▸ **Task brief**: Update the data from the line with "1分でわかるLive English" up to and including the line with "empresas e indivíduos os usam para torna", swapping every "受講生インタビュー" for "受講生の声" and keeping everything else the same. Give back only those lines, without the pictures.

▸ **Provided entries**:
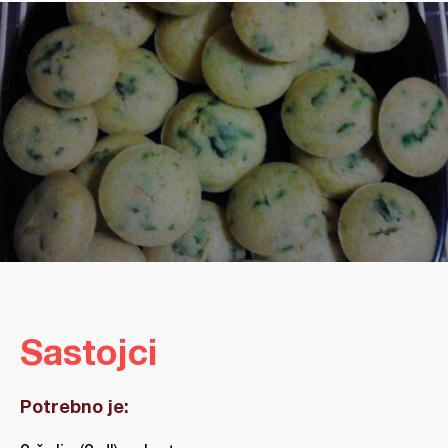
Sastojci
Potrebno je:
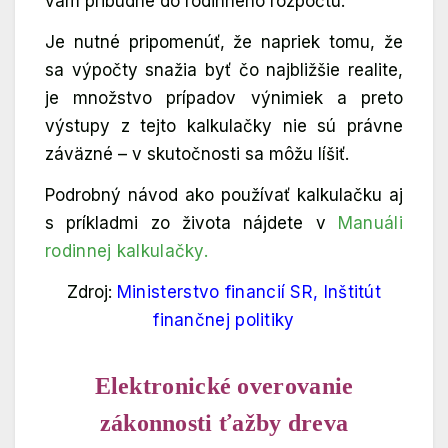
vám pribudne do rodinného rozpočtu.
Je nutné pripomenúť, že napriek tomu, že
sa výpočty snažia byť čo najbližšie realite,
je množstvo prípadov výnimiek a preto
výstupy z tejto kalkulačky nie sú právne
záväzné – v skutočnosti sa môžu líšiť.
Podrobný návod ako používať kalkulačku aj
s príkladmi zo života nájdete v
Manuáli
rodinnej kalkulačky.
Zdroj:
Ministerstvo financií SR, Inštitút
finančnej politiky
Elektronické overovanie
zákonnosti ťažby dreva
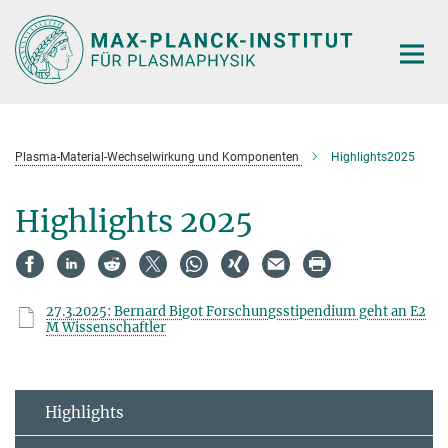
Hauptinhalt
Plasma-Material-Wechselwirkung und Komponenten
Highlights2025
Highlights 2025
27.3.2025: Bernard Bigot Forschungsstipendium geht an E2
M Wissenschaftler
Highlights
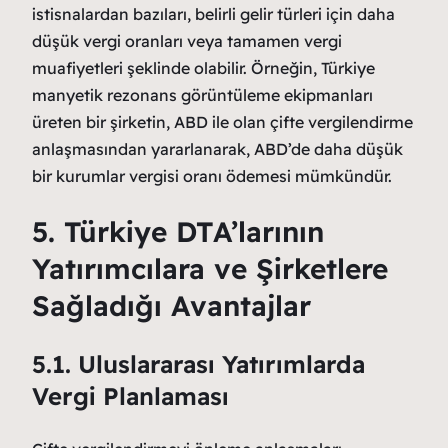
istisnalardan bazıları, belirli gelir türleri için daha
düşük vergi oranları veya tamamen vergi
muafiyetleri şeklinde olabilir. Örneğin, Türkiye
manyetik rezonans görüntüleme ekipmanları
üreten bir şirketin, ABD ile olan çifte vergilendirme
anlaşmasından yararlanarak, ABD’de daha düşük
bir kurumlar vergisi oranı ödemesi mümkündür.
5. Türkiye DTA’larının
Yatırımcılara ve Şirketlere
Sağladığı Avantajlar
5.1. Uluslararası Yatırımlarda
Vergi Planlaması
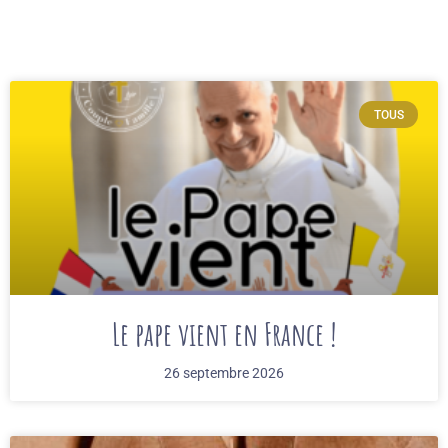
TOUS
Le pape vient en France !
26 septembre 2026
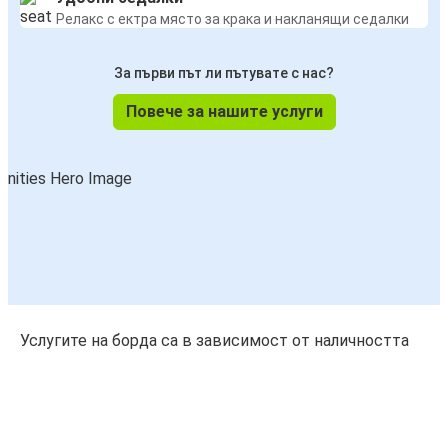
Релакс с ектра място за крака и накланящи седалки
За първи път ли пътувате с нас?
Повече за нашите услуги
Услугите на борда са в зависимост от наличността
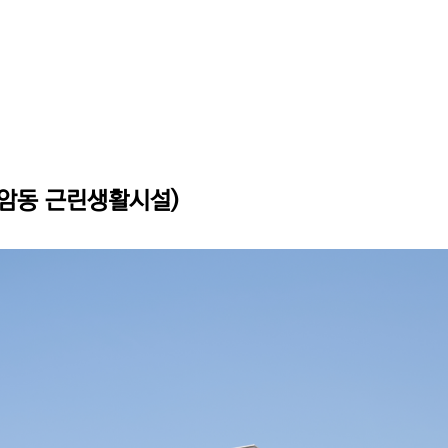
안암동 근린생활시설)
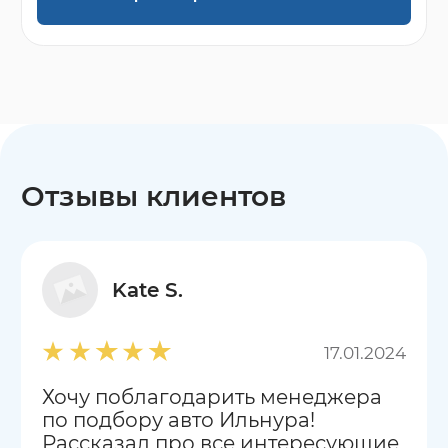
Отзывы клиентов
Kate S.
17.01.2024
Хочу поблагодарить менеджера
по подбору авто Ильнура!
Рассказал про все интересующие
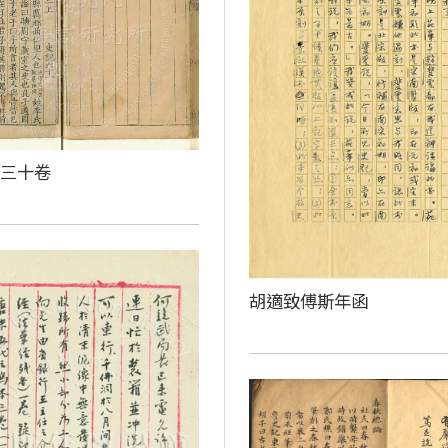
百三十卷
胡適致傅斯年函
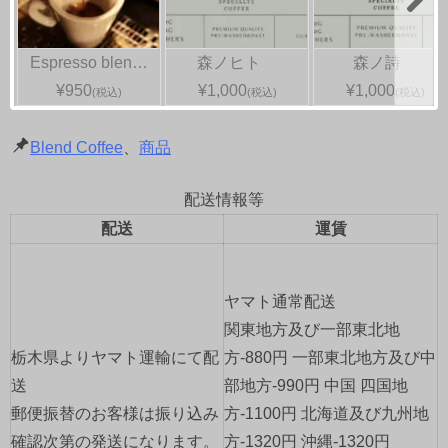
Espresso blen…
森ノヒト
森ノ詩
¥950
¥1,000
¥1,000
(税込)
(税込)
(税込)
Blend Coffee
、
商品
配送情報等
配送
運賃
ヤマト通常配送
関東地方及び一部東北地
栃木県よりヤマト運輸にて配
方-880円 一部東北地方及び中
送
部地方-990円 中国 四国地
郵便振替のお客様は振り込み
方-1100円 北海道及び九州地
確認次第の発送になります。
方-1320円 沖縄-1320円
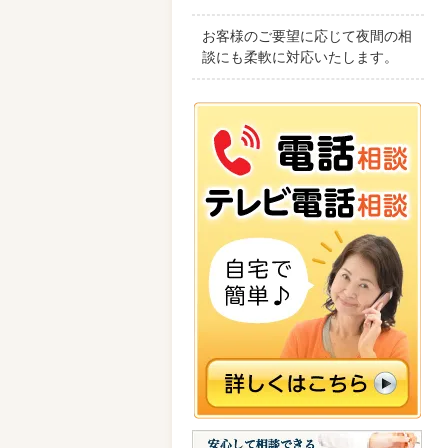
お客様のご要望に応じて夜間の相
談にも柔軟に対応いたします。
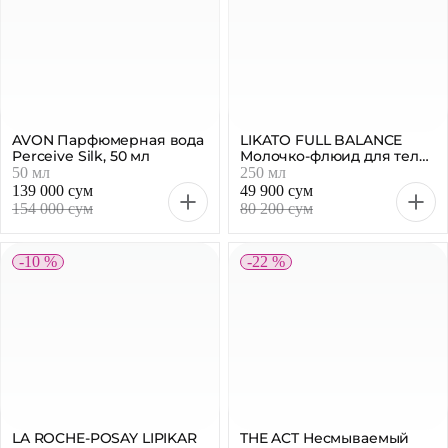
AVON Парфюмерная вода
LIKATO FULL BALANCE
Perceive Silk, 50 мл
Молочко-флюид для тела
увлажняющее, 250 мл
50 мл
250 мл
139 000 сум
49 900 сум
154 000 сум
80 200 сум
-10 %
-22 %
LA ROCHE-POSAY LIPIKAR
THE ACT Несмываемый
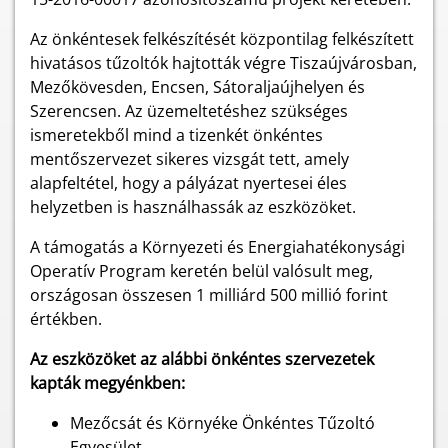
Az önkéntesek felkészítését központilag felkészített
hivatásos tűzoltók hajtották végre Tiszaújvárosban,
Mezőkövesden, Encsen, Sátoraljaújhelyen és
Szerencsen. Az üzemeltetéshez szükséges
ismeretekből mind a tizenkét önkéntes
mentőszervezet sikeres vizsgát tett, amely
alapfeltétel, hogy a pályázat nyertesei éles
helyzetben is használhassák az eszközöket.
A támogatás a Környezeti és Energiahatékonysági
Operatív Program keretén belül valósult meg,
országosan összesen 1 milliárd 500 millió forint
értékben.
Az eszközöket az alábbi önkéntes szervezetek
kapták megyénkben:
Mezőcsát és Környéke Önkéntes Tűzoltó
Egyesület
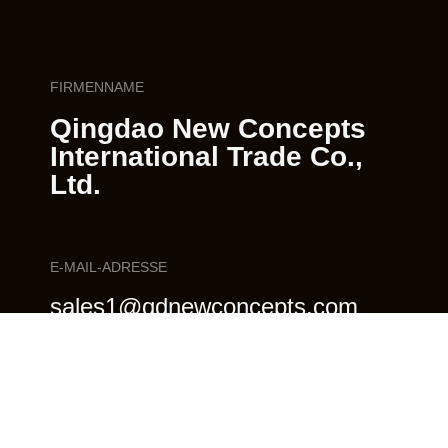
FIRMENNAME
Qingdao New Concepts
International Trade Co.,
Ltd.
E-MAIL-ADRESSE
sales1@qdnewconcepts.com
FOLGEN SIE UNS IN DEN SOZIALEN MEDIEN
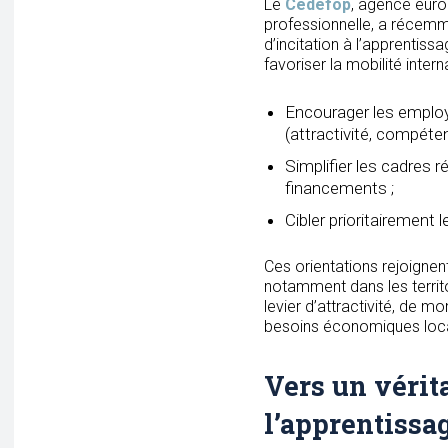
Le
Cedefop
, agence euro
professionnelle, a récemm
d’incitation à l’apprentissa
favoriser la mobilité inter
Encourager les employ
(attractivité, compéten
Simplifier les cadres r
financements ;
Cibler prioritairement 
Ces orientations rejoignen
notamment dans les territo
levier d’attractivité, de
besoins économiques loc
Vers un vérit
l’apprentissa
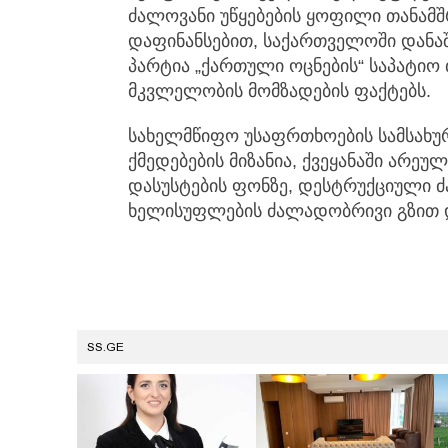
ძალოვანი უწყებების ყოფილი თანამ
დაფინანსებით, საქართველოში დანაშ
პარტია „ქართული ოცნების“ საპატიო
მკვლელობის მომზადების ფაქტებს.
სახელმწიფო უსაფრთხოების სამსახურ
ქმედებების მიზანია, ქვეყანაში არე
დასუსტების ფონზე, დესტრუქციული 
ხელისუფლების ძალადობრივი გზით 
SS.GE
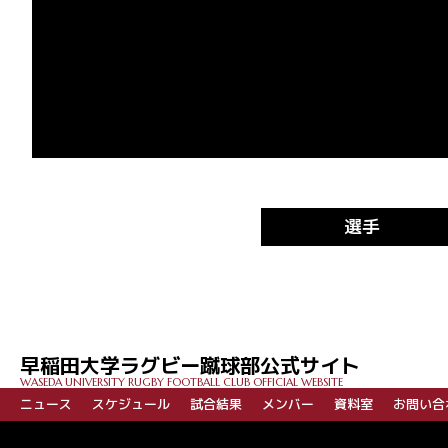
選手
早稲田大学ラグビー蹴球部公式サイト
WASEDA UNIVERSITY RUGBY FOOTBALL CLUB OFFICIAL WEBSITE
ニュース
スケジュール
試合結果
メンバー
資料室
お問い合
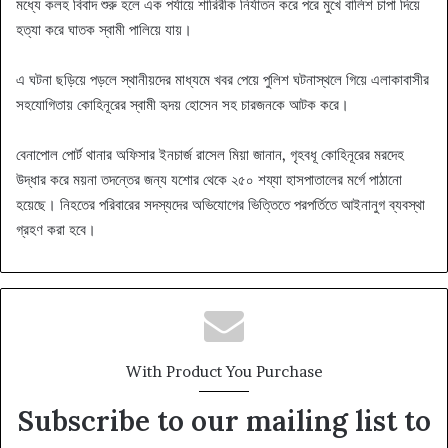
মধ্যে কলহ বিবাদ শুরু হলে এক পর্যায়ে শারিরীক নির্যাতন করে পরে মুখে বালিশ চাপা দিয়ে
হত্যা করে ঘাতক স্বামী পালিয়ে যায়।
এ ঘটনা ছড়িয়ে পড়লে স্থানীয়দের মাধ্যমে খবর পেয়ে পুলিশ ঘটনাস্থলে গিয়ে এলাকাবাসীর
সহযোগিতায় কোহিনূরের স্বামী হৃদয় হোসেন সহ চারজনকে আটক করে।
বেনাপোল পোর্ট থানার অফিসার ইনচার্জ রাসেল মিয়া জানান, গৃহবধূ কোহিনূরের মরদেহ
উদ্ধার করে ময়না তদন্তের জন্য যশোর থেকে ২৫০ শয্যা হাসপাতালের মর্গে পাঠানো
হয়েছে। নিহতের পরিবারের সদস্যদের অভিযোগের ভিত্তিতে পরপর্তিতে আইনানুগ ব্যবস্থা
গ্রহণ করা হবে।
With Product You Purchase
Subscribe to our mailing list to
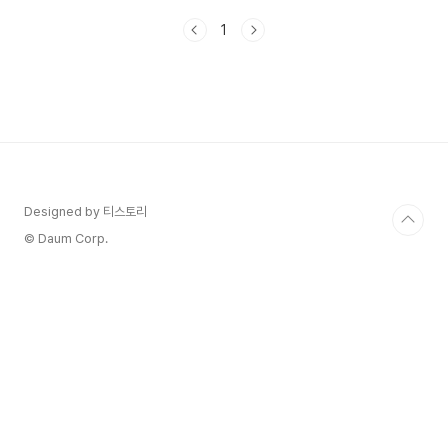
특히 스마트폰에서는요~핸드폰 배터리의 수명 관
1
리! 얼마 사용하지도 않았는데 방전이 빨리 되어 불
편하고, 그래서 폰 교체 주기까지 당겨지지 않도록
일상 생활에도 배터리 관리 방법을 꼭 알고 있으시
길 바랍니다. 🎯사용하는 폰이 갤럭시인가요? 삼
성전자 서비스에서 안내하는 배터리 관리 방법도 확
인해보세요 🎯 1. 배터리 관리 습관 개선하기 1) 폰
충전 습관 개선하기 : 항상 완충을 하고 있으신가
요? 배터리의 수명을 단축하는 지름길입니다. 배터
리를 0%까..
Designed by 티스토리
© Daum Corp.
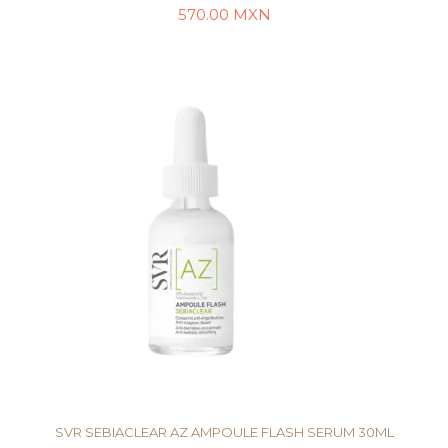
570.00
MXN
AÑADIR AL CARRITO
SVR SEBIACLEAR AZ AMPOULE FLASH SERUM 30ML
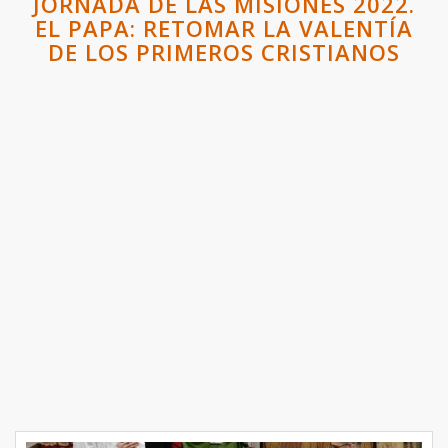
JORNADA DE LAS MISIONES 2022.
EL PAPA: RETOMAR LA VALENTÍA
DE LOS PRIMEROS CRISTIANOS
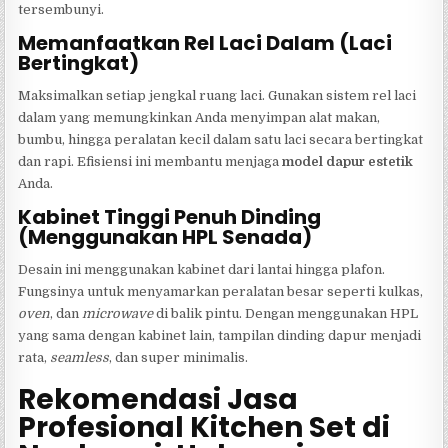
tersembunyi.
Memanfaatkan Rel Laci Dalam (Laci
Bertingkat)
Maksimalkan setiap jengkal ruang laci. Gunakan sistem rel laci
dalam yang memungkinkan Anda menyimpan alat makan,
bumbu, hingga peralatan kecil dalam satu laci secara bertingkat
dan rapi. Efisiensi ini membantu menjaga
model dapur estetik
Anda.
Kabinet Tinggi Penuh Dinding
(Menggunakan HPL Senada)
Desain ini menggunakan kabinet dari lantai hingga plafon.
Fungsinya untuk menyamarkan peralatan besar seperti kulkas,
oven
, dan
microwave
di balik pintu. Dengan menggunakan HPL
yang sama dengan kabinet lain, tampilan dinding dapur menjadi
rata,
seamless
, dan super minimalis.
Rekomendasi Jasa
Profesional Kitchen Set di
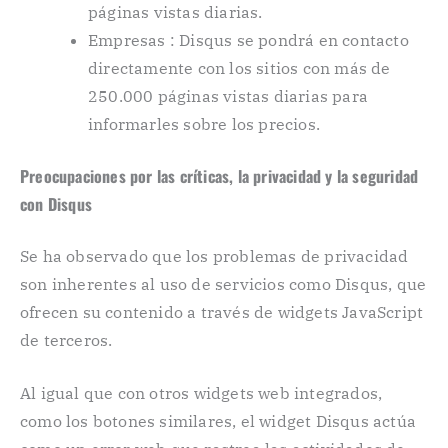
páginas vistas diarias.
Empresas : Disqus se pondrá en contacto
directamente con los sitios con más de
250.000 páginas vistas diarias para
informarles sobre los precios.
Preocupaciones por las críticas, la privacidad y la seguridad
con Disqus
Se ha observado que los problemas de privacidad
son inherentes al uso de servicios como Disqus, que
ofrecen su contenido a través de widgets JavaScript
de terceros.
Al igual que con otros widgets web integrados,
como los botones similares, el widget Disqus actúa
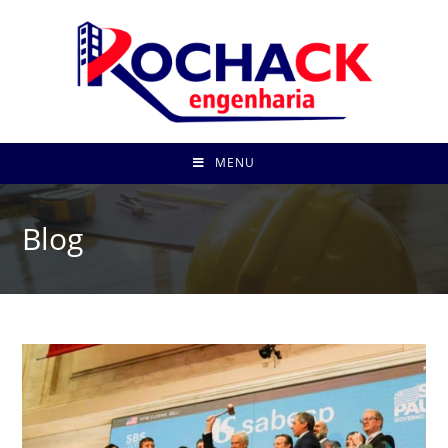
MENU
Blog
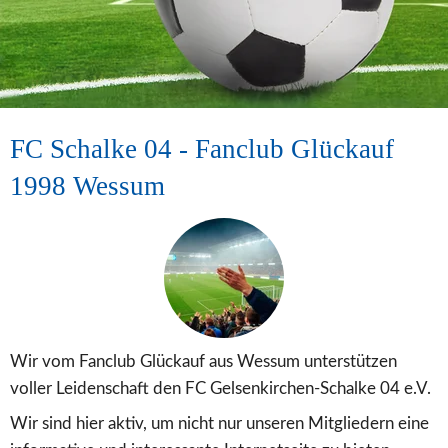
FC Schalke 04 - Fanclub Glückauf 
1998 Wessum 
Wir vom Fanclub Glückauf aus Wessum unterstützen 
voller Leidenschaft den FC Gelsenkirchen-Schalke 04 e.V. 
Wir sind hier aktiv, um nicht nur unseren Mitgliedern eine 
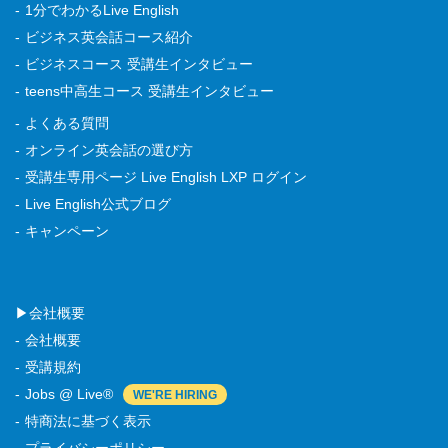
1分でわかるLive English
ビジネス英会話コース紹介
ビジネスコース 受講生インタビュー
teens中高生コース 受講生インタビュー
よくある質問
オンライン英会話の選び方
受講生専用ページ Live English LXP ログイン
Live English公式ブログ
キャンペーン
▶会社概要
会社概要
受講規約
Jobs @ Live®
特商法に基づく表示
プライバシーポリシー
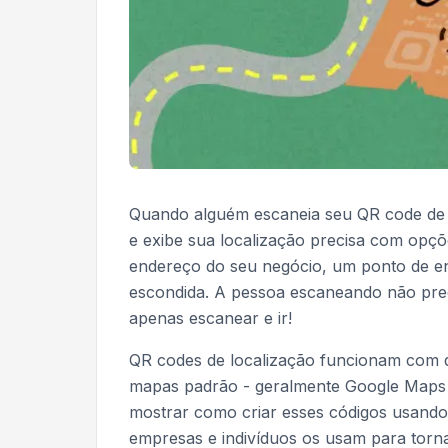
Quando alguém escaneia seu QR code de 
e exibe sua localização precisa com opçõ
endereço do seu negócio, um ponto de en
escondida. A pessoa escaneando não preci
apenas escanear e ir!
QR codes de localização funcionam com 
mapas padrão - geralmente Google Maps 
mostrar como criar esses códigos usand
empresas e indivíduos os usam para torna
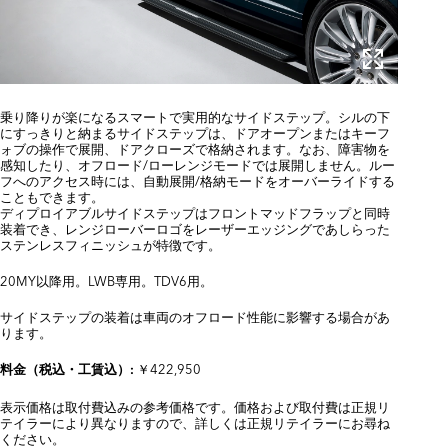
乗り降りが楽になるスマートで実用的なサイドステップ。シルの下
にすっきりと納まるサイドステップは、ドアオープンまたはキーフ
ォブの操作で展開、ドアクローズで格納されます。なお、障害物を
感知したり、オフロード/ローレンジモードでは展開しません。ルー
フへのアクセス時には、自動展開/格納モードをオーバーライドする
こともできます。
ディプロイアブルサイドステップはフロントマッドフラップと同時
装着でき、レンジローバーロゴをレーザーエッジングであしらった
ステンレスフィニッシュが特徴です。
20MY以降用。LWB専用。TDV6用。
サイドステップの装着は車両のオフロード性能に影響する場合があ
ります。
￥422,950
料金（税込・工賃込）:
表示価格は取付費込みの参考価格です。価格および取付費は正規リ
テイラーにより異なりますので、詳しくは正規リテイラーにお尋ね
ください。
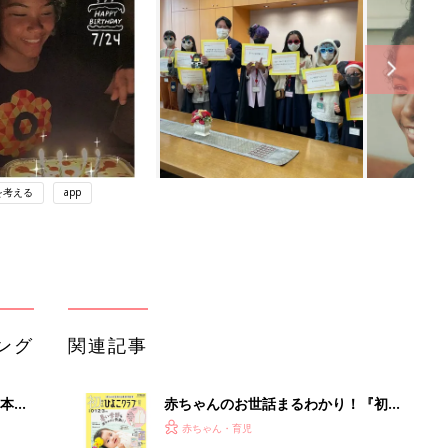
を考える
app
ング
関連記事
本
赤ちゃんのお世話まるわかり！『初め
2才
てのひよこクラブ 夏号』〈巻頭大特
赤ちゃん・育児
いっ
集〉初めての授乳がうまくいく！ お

▸ **Answer to this task**:
1分でわかるLive English
ビジネス英会話コース紹介
ビジネスコース 受講生の声
teens中高生コース 受講生の声
よくある質問
オンライン英会話の選び方
受講生専用ページ Live English LXP ログイン
Live English公式ブログ
キャンペーン
▶会社概要
会社概要
受講規約
Jobs @ Live®
特商法に基づく表示
プライバシーポリシー
Quando alguém escaneia seu QR code de 
e exibe sua localização precisa com opçõ
endereço do seu negócio, um ponto de en
escondida. A pessoa escaneando não preci
apenas escanear e ir!
QR codes de localização funcionam com 
mapas padrão - geralmente Google Maps 
mostrar como criar esses códigos usand
empresas e indivíduos os usam para torna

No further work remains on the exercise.